Builders to help save historic cabin

Builders to help save historic cabin

June 17th, 2010 by Randall Higgins in News

CLEVELAND, Tenn. -- Area builders say there's hope for a deteriorating 1820s-era cabin on property once owned by Cherokee Chief John Ross.

Last week, members of the Ocoee Region Builders Association looked over the 190-year-old cabin in the Flint Springs community, which sits in a field where Cherokee Chief John Ross once had a cabin himself

"It can be saved," Dennis Epperson, past builders Association president, said while walking through the log structure.

Current association President Charlotte Jones said members will volunteer to shore up the foundation and fix the roof.

"This is a nonprofit organization, so we are all volunteers," she said.

Local history writer Debbie Moore wants to have the cabin ready in October 2011, the 30th anniversary of the cabin's removal from Apison in Hamilton County to Flint Springs.

"In the meantime, I am going to be applying to get this whole area certified as a National Trail of Tears site," Ms. Moore said.

Flint Springs and other sites near the Red Clay State Historic Park have direct links to the last days of the Cherokee Nation in Tennessee before the 1838 Trail of Tears removal to Oklahoma, she said.

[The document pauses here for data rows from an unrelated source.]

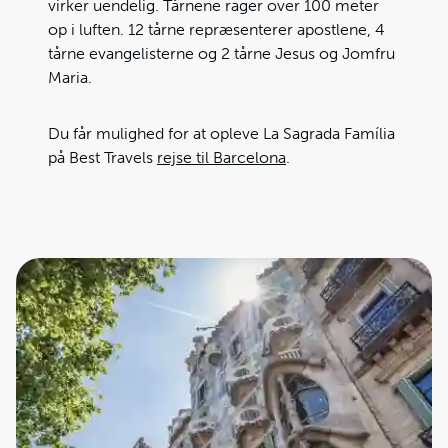
virker uendelig. Tårnene rager over 100 meter
op i luften. 12 tårne repræsenterer apostlene, 4
tårne evangelisterne og 2 tårne Jesus og Jomfru
Maria.
Du får mulighed for at opleve La Sagrada Família
på Best Travels
rejse til Barcelona
.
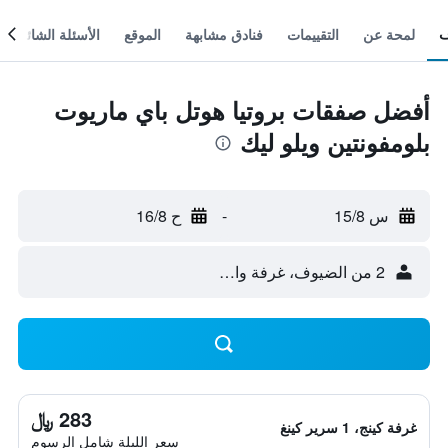
لمحة عن
التقييمات
فنادق مشابهة
الموقع
الأسئلة الشائعة
أفضل صفقات بروتيا هوتل باي ماريوت
بلومفونتين ويلو ليك
س 15/8
-
ح 16/8
2 من الضيوف، غرفة واحدة
283 ﷼
غرفة كينج، 1 سرير كينغ
سعر الليلة شامل الرسوم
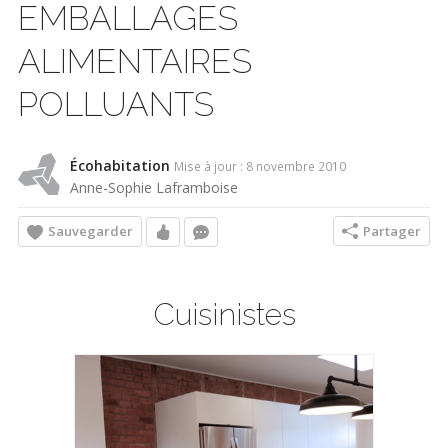
EMBALLAGES
ALIMENTAIRES
POLLUANTS
Écohabitation
Mise à jour : 8 novembre 2010
Anne-Sophie Laframboise
Sauvegarder
Partager
Cuisinistes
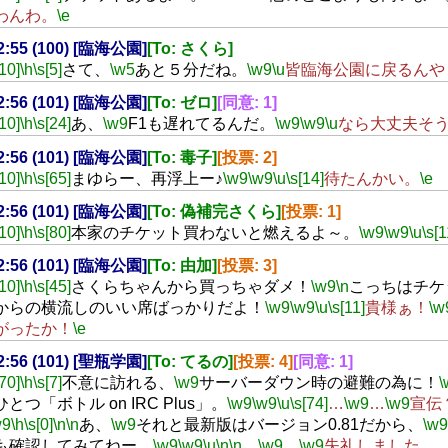
わんわ。
\e
22:55 (100) [臨海公園]
[To: さくら]
[10]
\h
\s[5]
さて、
\w5
あと５分だね。
\w9
\u
皆臨海公園に戻るんや
22:56 (101) [臨海公園]
[To: ゼロ]
[同意: 1]
[10]
\h
\s[24]
あ、
\w9
F1も遅れてるんだ。
\w9
\w9
\u
なら大丈夫そ
22:56 (101) [臨海公園]
[To: 毒子]
[投票: 2]
[10]
\h
\s[65]
まゆらー、再浮上ー♪
\w9
\w9
\u
\s[14]
待たんかい。
\e
22:56 (101) [臨海公園]
[To: 偽補完さくら]
[投票: 1]
[10]
\h
\s[80]
本家のチケット買わないと燃えるよ～。
\w9
\w9
\u
\s[1
22:56 (101) [臨海公園]
[To: 由加]
[投票: 3]
[10]
\h
\s[45]
さくらちゃんから買っちゃダメ！
\w9
\n
こっちはチケ
からの横流しのいい席ばっかりだよ！
\w9
\w9
\u
\s[11]
貴様ぁ！
\w
がったか！
\e
22:56 (101) [聖瓶学園]
[To: てるの]
[投票: 4]
[同意: 1]
[70]
\h
\s[7]
不意に訪れる、
\w9
サーバーダウン時の避難の為に！
\
とつ「ボトル on IRC Plus」。
\w9
\w9
\u
\s[74]
…
\w9
…
\w9
宣伝
w9
\h
\s[0]
\n
\n
あ、
\w9
それと最新版はバージョン0.81だから、
\w9
も確認してみてねー。
\w9
\w9
\u
\n
\n
…
\w9
…
\w9
失礼しました。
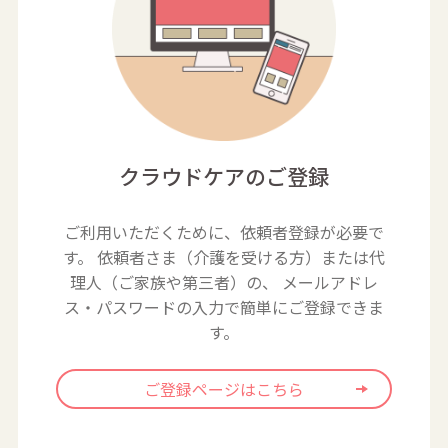
クラウドケアのご登録
ご利用いただくために、依頼者登録が必要で
す。
依頼者さま（介護を受ける方）または代
理人（ご家族や第三者）の、
メールアドレ
ス・パスワードの入力で簡単にご登録できま
す。
ご登録ページはこちら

The cabin was built by Andrew McDonough, stepuncle of President Andrew Johnson, Ms. Moore said. Its site is where Chief Ross lived after leaving Georgia and before the Trail of Tears, according to a state historic marker.

In recent years, kudzu, insects and rot have damaged the logs and roof. One side of the cabin bulges outward. Pine shingles, which replaced the original shingles, have rotted.

Both Ms. Moore and County Commissioner Lisa Stanbery told the County Finance Committee last week that the cabin might not last much longer without quick help. The county voted $5,000 to begin restoration.

County Mayor D. Gary Davis, touring the cabin Wednesday, credited Ms. Moore for pointing out the need.

"The County Commission has committed a small amount of money to help get the restoration started. ORBA has stepped forward to volunteer some help," he said. "So, putting the two together, maybe we will be able to restore the cabin and keep it maintained for others."